Say z contains so many terms, that sifting through them by eye. and selecting the appropriate terms, would take an unsatisfactory amount of time.
I want to collect all of the terms which are ONLY a multiple of a**1. I do not care for quadratic or higher powers of a, and I do not care for terms which do not contain a.
The type of z and zEx return the following:
print type(z)
print type(zEx)
>>>
<class 'sympy.core.add.Add'>
<class 'sympy.core.mul.Mul'>
Does anyone know how I can collect the terms which are a multiple of a , not a^0 or a^2?
tl'dr
Where z(x,y) with constants a and k described by z and zEx and their type(): How can one remove all non-a terms from z AND remove all quadratic or higher terms of a from the expression? Such that what is left is only the terms which contain a unity power of a.
In addition to the other answers given, you can also use collect as a dictionary.
print(collect(zEx,a,evaluate=False)[a])
yields the expression
k*x**2 + k*y**2
In the end it is just an one-liner. #asmeurer brought me on the right track (check the comments below this post).
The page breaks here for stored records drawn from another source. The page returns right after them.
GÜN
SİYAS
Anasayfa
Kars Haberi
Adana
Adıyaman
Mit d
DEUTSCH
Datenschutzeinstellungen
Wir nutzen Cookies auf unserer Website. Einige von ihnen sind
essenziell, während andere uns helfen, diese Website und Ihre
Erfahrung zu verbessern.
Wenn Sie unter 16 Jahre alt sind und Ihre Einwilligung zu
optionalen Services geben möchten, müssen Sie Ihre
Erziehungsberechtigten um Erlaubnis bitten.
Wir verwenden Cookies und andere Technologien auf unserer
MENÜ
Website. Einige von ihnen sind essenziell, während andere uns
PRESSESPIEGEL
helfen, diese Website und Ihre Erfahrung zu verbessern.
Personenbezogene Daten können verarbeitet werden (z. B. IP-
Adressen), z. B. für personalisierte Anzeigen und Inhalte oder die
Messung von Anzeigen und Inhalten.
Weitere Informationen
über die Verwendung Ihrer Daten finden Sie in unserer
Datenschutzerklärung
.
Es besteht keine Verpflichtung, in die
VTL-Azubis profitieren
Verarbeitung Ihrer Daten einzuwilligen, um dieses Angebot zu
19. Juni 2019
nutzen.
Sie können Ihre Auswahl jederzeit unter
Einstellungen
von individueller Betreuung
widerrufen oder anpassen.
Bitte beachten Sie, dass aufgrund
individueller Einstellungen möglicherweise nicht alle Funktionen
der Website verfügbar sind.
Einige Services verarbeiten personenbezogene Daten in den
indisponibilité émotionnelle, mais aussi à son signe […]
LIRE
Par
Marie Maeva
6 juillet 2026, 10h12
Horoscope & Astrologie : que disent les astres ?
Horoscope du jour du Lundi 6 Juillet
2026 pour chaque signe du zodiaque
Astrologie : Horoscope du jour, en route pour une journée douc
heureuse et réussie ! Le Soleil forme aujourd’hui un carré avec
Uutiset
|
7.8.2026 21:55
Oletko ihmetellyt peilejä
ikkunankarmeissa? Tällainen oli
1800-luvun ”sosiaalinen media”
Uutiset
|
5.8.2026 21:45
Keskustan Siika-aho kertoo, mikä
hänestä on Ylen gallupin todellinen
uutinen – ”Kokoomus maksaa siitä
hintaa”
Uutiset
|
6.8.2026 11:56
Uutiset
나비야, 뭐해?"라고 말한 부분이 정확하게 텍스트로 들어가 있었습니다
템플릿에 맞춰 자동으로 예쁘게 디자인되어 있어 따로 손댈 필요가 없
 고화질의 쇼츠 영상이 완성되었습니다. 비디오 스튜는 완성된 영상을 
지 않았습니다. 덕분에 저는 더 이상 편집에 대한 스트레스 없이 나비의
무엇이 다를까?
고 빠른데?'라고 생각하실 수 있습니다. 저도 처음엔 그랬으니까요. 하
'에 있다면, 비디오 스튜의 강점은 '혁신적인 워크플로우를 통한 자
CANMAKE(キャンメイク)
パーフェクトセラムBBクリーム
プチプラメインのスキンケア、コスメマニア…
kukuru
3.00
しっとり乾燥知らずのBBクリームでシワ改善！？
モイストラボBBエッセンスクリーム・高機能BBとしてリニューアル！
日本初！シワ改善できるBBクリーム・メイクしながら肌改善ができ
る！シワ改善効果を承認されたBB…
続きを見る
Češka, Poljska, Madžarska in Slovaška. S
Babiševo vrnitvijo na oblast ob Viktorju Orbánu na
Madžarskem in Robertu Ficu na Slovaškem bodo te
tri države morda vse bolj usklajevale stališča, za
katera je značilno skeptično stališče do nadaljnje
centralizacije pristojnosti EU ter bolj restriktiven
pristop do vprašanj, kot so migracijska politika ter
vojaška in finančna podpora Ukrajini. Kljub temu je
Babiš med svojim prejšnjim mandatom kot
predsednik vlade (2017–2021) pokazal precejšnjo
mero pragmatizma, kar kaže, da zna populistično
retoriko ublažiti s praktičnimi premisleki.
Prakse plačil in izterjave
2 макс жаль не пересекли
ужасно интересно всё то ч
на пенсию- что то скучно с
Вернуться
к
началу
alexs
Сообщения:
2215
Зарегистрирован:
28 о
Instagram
Here is the code; explanations can be found below:
from sympy import *
from sympy.parsing.sympy_parser import parse_expr
import sys
x, y, k, a = symbols('x y k a')
# modified string: I added a few terms
z = x*(k*a**9) + (k**1)*x**2 - k*a**8 + y*x*(k**2) + y*(x**2)*k**3 + x*(k*a**1) - k*a**3 + y*a**5
zmod = Add(*[argi for argi in z.args if argi.has(a)])
Then zmod is
a**9*k*x - a**8*k + a**5*y - a**3*k + a*k*x
So let's look at this more carefully:
z.args
is just a collection of all individual terms in your expression (please note, that also the sign is parsed which makes things easier):
(k*x**2, a**5*y, -a**3*k, -a**8*k, a*k*x, a**9*k*x, k**2*x*y, k**3*x**2*y)
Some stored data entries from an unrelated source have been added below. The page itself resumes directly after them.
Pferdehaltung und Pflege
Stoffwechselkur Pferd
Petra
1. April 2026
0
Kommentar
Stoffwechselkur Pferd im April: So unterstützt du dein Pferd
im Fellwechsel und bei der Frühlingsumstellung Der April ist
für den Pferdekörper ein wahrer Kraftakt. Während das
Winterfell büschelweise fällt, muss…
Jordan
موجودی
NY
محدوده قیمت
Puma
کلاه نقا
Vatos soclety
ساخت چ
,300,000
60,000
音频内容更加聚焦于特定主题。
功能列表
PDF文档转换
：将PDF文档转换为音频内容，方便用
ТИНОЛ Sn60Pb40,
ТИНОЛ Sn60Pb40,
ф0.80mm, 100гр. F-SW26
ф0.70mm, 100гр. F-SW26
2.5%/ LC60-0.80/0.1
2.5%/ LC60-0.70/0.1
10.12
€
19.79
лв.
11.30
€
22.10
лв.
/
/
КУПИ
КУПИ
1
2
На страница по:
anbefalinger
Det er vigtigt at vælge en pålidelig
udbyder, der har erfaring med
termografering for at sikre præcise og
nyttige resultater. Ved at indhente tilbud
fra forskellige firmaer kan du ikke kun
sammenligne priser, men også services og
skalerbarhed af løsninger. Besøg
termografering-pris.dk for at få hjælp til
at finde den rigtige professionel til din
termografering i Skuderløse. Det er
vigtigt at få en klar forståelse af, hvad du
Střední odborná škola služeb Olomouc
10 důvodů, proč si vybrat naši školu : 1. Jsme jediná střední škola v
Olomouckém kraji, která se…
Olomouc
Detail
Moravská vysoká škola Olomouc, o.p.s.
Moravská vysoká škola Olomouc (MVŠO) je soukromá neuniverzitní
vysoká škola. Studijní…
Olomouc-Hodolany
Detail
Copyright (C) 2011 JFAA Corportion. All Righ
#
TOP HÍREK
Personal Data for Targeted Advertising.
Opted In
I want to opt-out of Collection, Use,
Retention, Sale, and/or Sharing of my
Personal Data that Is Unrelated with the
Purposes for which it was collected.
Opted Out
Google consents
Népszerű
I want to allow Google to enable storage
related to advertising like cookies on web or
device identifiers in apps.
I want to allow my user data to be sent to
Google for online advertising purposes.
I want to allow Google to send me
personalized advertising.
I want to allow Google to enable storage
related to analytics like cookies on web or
In the list comprehension you then select all the terms that contain an a using the function has. All these terms can then be glued back together using Add which gives you the desired output.
EDIT
The above returns all all the expressions that contain an a. If you only want to filter out the expressions that contain a with unity power, you can use collect and Mul:
from sympy import *
from sympy.parsing.sympy_parser import parse_expr
import sys
x, y, k, a = symbols('x y k a')
z2 = x**2*(k*a**1) + (k**1)*x**2 - k*a**8 + y*x*(k**2) + y*(x**2)*k**3 + x*k*a - k*a**3 + y*a**1
zc = collect(z2, a, evaluate=False)
zmod2 = Mul(zc[a], a)
then zmod2 is
a*(k*x**2 + k*x + y)
and zmod2.expand()
a*k*x**2 + a*k*x + a*y
which is correct.
With the updated z you provide I run:
z3 = k*(y**2*(a + x) + (a + x)**3/3) - k((2*k*y*(a + x)*(n - 1)*(-k*(y**2*(-a + x) + (-a + x)**3/3) + k*(y**2*(a + x) + (a + x)**3/3)) + y)**2*(-a + k*(n - 1)*(y**2 + (a + x)**2)*(-k*(y**2*(-a + x)))))
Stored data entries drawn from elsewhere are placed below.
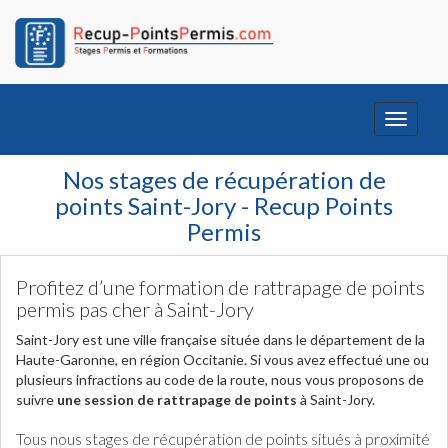
Toggle
navigati
Nos stages de récupération de
points Saint-Jory - Recup Points
Permis
Profitez d’une formation de rattrapage de points
permis pas cher à Saint-Jory
Saint-Jory est une ville française située dans le département de la
Haute-Garonne, en région Occitanie. Si vous avez effectué une ou
plusieurs infractions au code de la route, nous vous proposons de
suivre
une session de rattrapage de points
à Saint-Jory.
Tous nous stages de récupération de points situés à proximité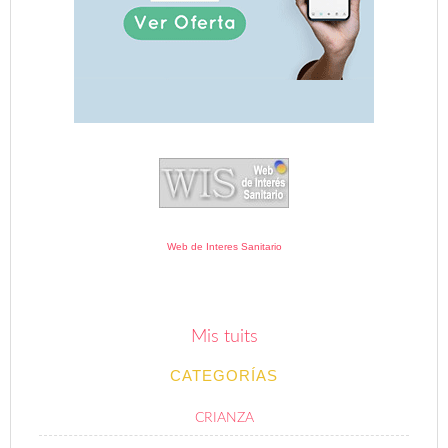
Web de Interes Sanitario
Mis tuits
CATEGORÍAS
CRIANZA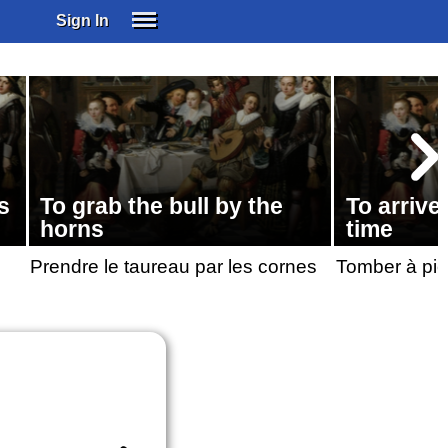
Sign In
SIGN IN
SUBSCRIBE
EDUCATIONAL LICENSES
GIFT CARDS
OTHER LANGUAGES
s
To grab the bull by the
To arrive 
ABOUT US
horns
time
ALEXA
Prendre le taureau par les cornes
Tomber à pic
ADJUST COLORS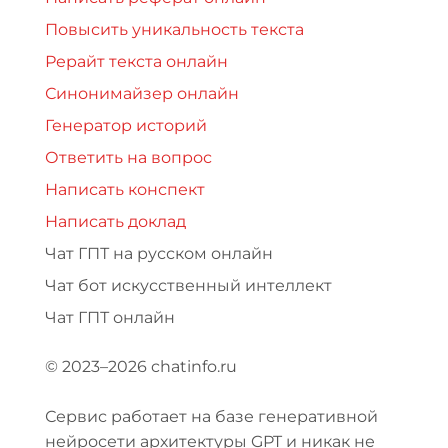
Повысить уникальность текста
Рерайт текста онлайн
Синонимайзер онлайн
Генератор историй
Ответить на вопрос
Написать конспект
Написать доклад
Чат ГПТ на русском онлайн
Чат бот искусственный интеллект
Чат ГПТ онлайн
© 2023–2026 chatinfo.ru
Сервис работает на базе генеративной
нейросети архитектуры GPT и никак не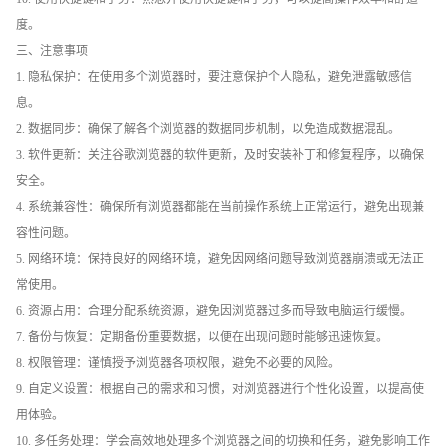
度。
三、注意事项
1. 隐私保护：在使用多个浏览器时，要注意保护个人隐私，避免泄露敏感信
息。
2. 数据同步：确保了解各个浏览器的数据同步机制，以免造成数据混乱。
3. 软件更新：关注谷歌浏览器的软件更新，及时安装补丁和修复程序，以确保
安全。
4. 系统兼容性：确保所有浏览器都能在当前操作系统上正常运行，避免出现兼
容性问题。
5. 网络环境：保持良好的网络环境，避免因网络问题导致浏览器崩溃或无法正
常使用。
6. 资源占用：合理分配系统资源，避免因浏览器过多而导致电脑运行缓慢。
7. 备份与恢复：定期备份重要数据，以便在出现问题时能够迅速恢复。
8. 权限管理：谨慎授予浏览器各项权限，避免不必要的风险。
9. 自定义设置：根据自己的需求和习惯，对浏览器进行个性化设置，以提高使
用体验。
10. 多任务处理：学会高效地处理多个浏览器之间的切换和任务，避免影响工作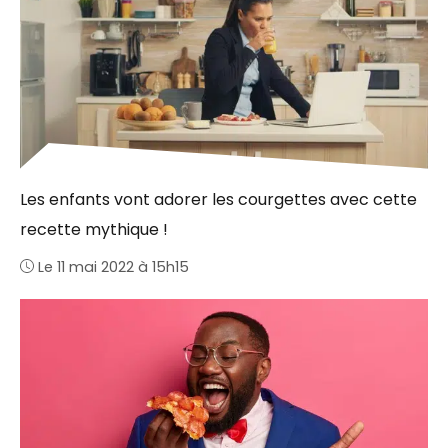
Les enfants vont adorer les courgettes avec cette
recette mythique !
Le 11 mai 2022 à 15h15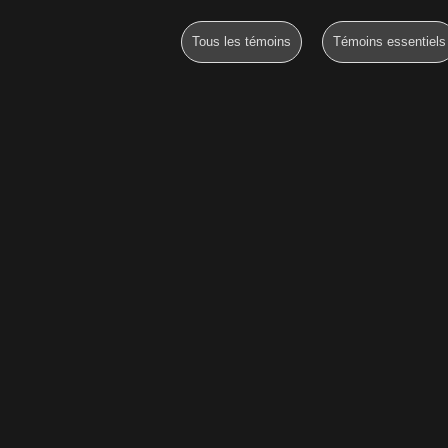
Tous les témoins
Témoins essentiels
zc3 = collect(z3.expand(), a, evaluate=False)
zmod3 = Mul(zc3[a], a)
and then obtain for zmod3.expand():
a*k*x**2 + a*k*y**2
Is this the result you were looking for?
PS: Thanks to #asmeurer for all these helpful comments!
To iterate over the terms of an expression use expr.args.
I'm unclear what a is supposed to be, but the collect function may do what you want.